Damit kam er auch als tief gebeugter, schwerkranker Mann besonders bei Jugendlichen an.
Vielleicht spürten gerade sie, dass da jemand zu ihnen ehrlich spricht, statt sich anzubiedern.
Millionen Jugendliche kamen 1997 zum Weltjugendtag in Paris. Er begegnete ihnen in Rom,
Toronto und hat das Treffen in Köln bis zuletzt nicht abgesagt. Er verkörperte von seinem
Äußeren das Gegenteil von Jugend, aber gerade sie rief er auf Salz der Erde und Licht der Welt
zu sein.
Was hat unser Glaube mit dem Papst zu tun?
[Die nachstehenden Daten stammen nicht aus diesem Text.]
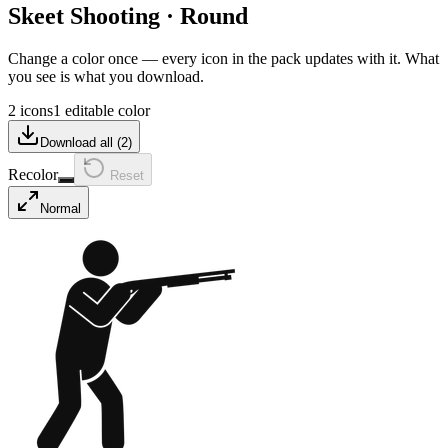
Skeet Shooting
·
Round
Change a color once — every icon in the pack updates with it. What
you see is what you download.
2 icons
1 editable color
Download all (
2
)
Recolor
Reset
Normal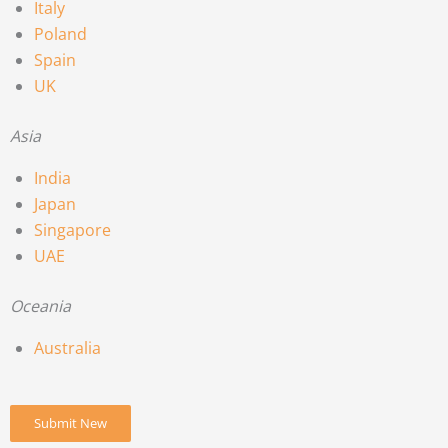
Italy
Poland
Spain
UK
Asia
India
Japan
Singapore
UAE
Oceania
Australia
Submit New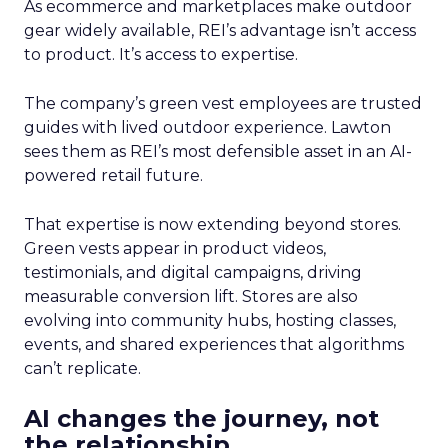
As ecommerce and marketplaces make outdoor
gear widely available, REI’s advantage isn’t access
to product. It’s access to expertise.
The company’s green vest employees are trusted
guides with lived outdoor experience. Lawton
sees them as REI’s most defensible asset in an AI-
powered retail future.
That expertise is now extending beyond stores.
Green vests appear in product videos,
testimonials, and digital campaigns, driving
measurable conversion lift. Stores are also
evolving into community hubs, hosting classes,
events, and shared experiences that algorithms
can’t replicate.
AI changes the journey, not
the relationship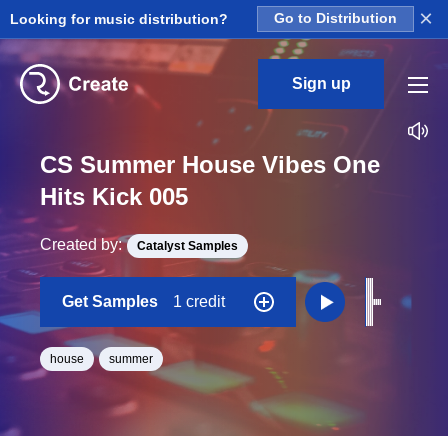
×
Looking for music distribution?
Go to Distribution
Sign up
CS Summer House Vibes One
Hits Kick 005
Created by:
Catalyst Samples
Get Samples
1 credit
house
summer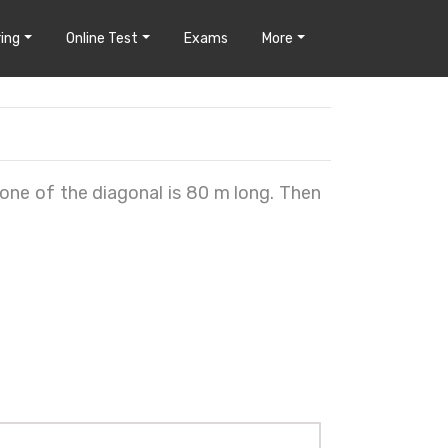
ing
Online Test
Exams
More
one of the diagonal is 80 m long. Then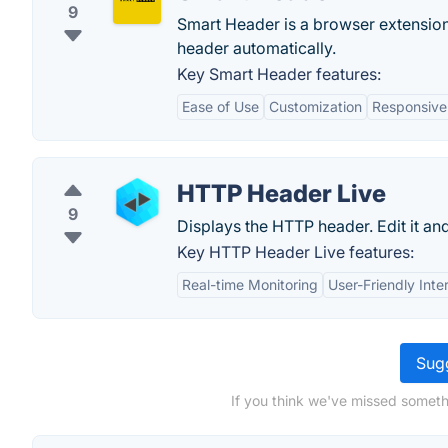
9
Smart Header is a browser extension
header automatically.
Key Smart Header features:
Ease of Use
Customization
Responsive
HTTP Header Live
9
Displays the HTTP header. Edit it and
Key HTTP Header Live features:
Real-time Monitoring
User-Friendly Inte
Sugg
If you think we've missed someth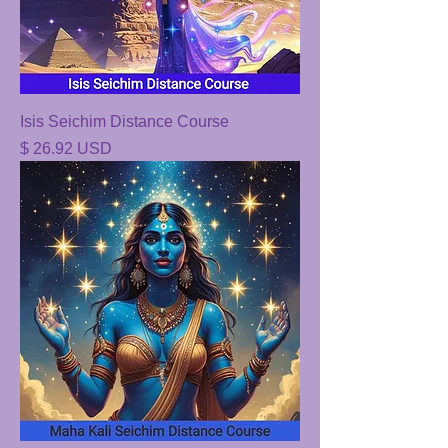
Isis Seichim Distance Course
Price
$ 26.92 USD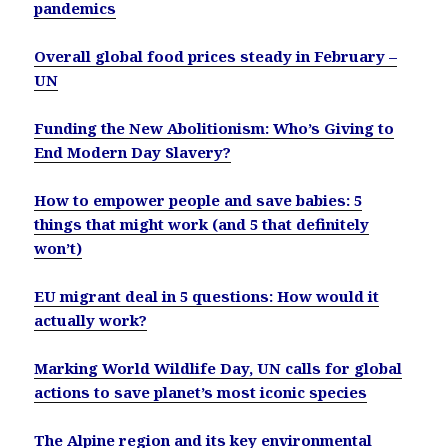
pandemics
Overall global food prices steady in February –
UN
Funding the New Abolitionism: Who’s Giving to
End Modern Day Slavery?
How to empower people and save babies: 5
things that might work (and 5 that definitely
won’t)
EU migrant deal in 5 questions: How would it
actually work?
Marking World Wildlife Day, UN calls for global
actions to save planet’s most iconic species
The Alpine region and its key environmental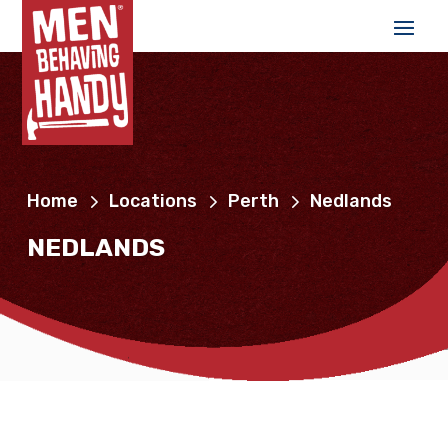
Home
Locations
Perth
Nedlands
NEDLANDS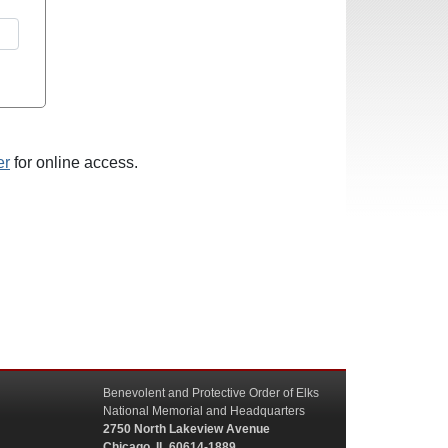
er
for online access.
Benevolent and Protective Order of Elks
National Memorial and Headquarters
2750 North Lakeview Avenue
Chicago, IL 60614-1889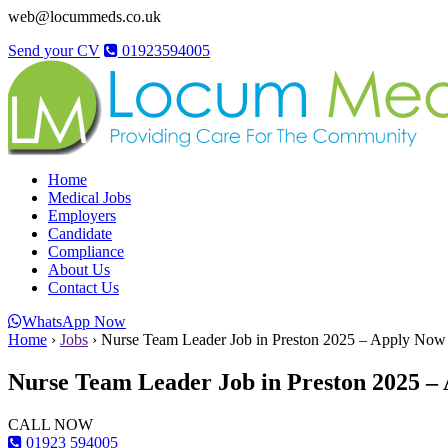
web@locummeds.co.uk
Send your CV
01923594005
Home
Medical Jobs
Employers
Candidate
Compliance
About Us
Contact Us
WhatsApp Now
Home
›
Jobs
›
Nurse Team Leader Job in Preston 2025 – Apply Now
Nurse Team Leader Job in Preston 2025 –
CALL NOW
01923 594005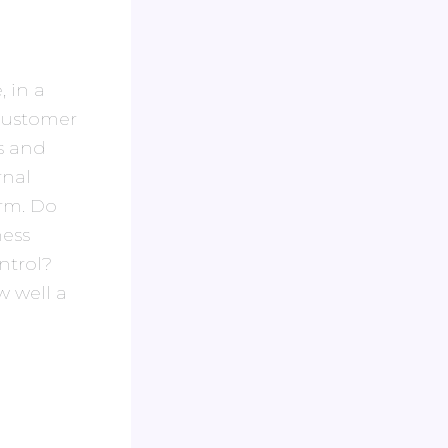
, in a
 customer
ss and
rnal
irm. Do
ess
ontrol?
w well a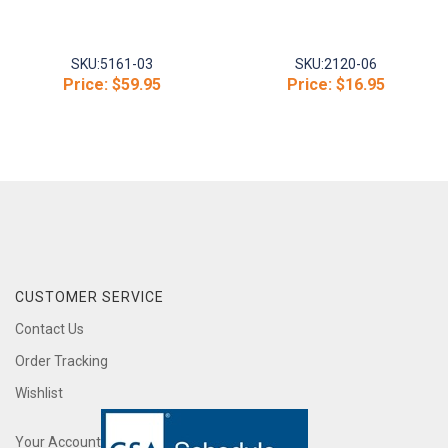
SKU:
5161-03
SKU:
2120-06
Price:
$59.95
Price:
$16.95
CUSTOMER SERVICE
Contact Us
Order Tracking
Wishlist
Your Account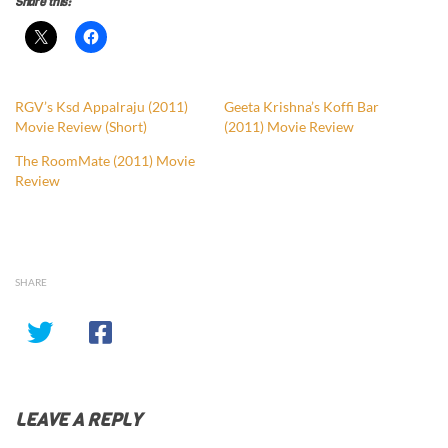
Share this:
RGV’s Ksd Appalraju (2011)
Geeta Krishna’s Koffi Bar
Movie Review (Short)
(2011) Movie Review
The RoomMate (2011) Movie
Review
SHARE
LEAVE A REPLY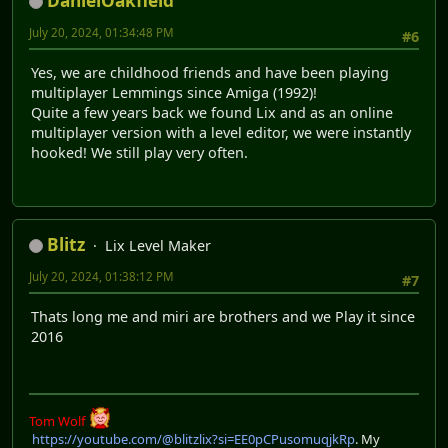
DanielOakfield
July 20, 2024, 01:34:48 PM
#6
Yes, we are childhood friends and have been playing
multiplayer Lemmings since Amiga (1992)!
Quite a few years back we found Lix and as an online
multiplayer version with a level editor, we were instantly
hooked! We still play very often.
Blitz
Lix Level Maker
July 20, 2024, 01:38:12 PM
#7
Thats long me and miri are brothers and we Play it since
2016
Tom Wolf
https://youtube.com/@blitzlix?si=EE0pCPusomuqjkRp
. My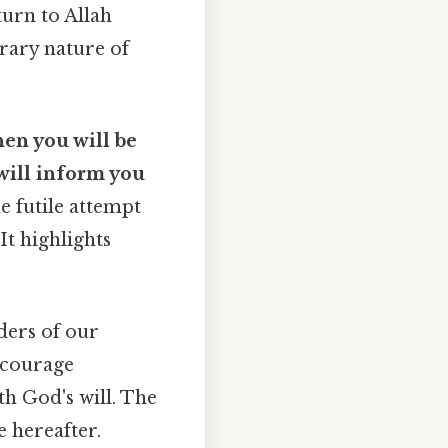
turn to Allah
rary nature of
hen you will be
will inform you
e futile attempt
It highlights
ders of our
encourage
th God's will. The
e hereafter.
So könnte man fragen. Den Glauben kann uns
niemand abnehmen, er ist personal, aber auch weltweit vernetzt. Wer glaubt, der darf kein
Eigenbrötler sein, nicht selbstgefällig, nicht narzisstisch. Ein Christ ist kein Christ. Wir glauben
nicht als Single, sondern in Gemeinschaft. Diese Gemeinschaft ist nicht abstrakt, die Einheit der
Katholiken wird personal durch den Papst dargestellt, nicht nur durch ihn, aber sicher nicht
zuletzt durch ihn. Wenn ich meine erste Zeit hier in Innsbruck richtig einschätze, so tun sich die
Katholiken hier nicht nur leicht mit dem Papst, mit der Verbindung zu Rom und zur Weltkirche.
Der Tod des Papstes stellt uns die Frage: Mit wem glauben wir? Wen lassen wir mitschauen
oder auch mitreden? Von wem lassen wir uns herausfordern? Auch: Von wem lassen wir uns
korrigieren und auch beschenken?
Das fürbittende Gebet für die Verstorbenen ist Ausdruck der Liebe und der Verbundenheit, es
ist eine wichtige Form der Nächstenliebe. Die Eucharistie ist das Medium zwischen Himmel und
Erde, zwischen Gott und Mensch, zwischen Wort und Fleisch, zwischen Leiden und
Vollendung, zwischen Tod und Auferstehung.